Les détails ne sont pas connus mais cette concession de gré à gré prévoit, selon les déclarations de Chérubin Okende Senga, à la fois l’apurement d’une part des importantes dettes sociales de la SCTP et surtout de nouveaux investissements de la part du concessionnaire.
Enfin, sur ce site, le groupe philippin ICTSI, concessionnaire du terminal à conteneur via Matadi Gateway Terminal (MGT) dont il détient 52% (au côté du groupe privé congolais Leyda à hauteur de 38% et de la SCTP pour 10%) a annoncé en décembre 2019 un investissement de 100 millions de dollars. Ceci pour porter, à terme, la capacité du port fluvio-maritime à 400 000 conteneurs TEU contre environ 120 000 aujourd’hui. Ceci en allongeant les quais (500 m contre 350 actuellement) et draguant les abords du port jusqu’à 12,5 m pour accueillir de plus gros navires.

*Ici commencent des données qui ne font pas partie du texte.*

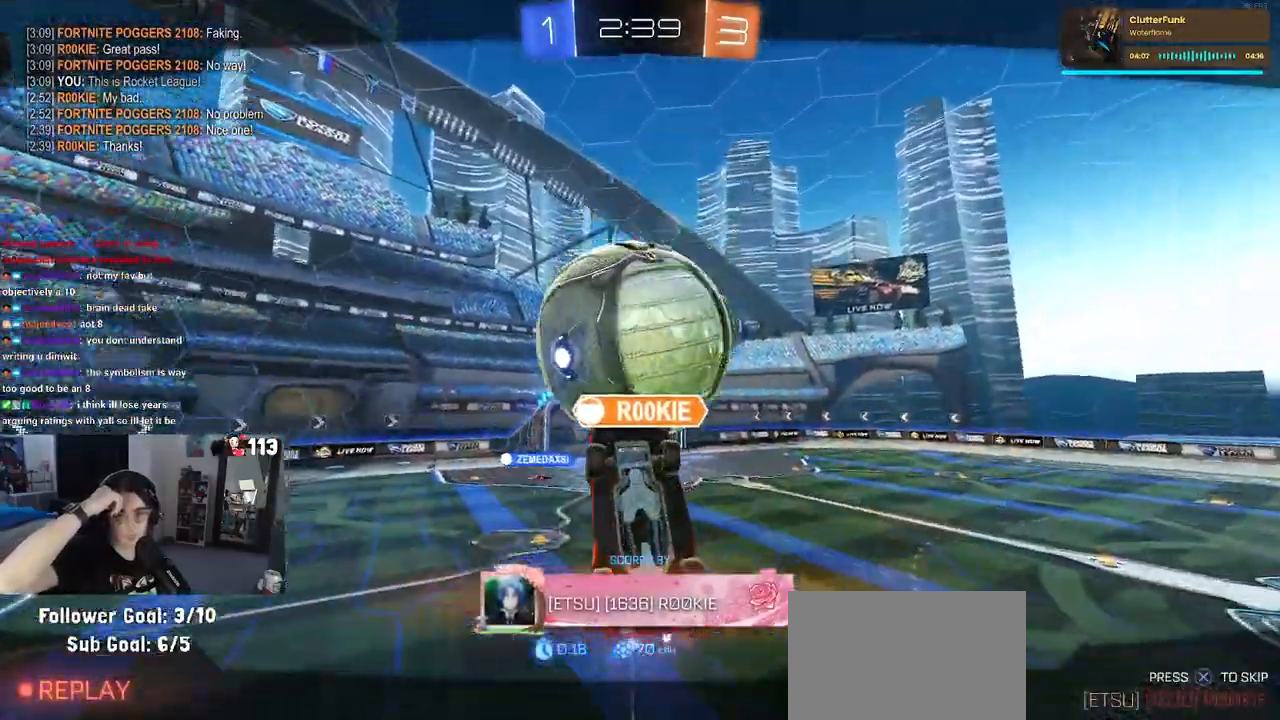
{"buttons": [], "left_stick": "center", "right_stick": "center", "events": []}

A très court terme, la RD Congo, via la SCTP, vient de bénéficier le 13 juillet dernier d’un don de 18 millions de dollars de la coopération japonaise (JICA) pour introduire un système numérique d’exploitation du terminal (Terminal Operating System ou TOS) et réhabiliter l’espace de stockage des conteneurs.
Bref, ça s’active à l’extrême ouest du pays, même s’il faudra maintenant mener tous ces projets à bien.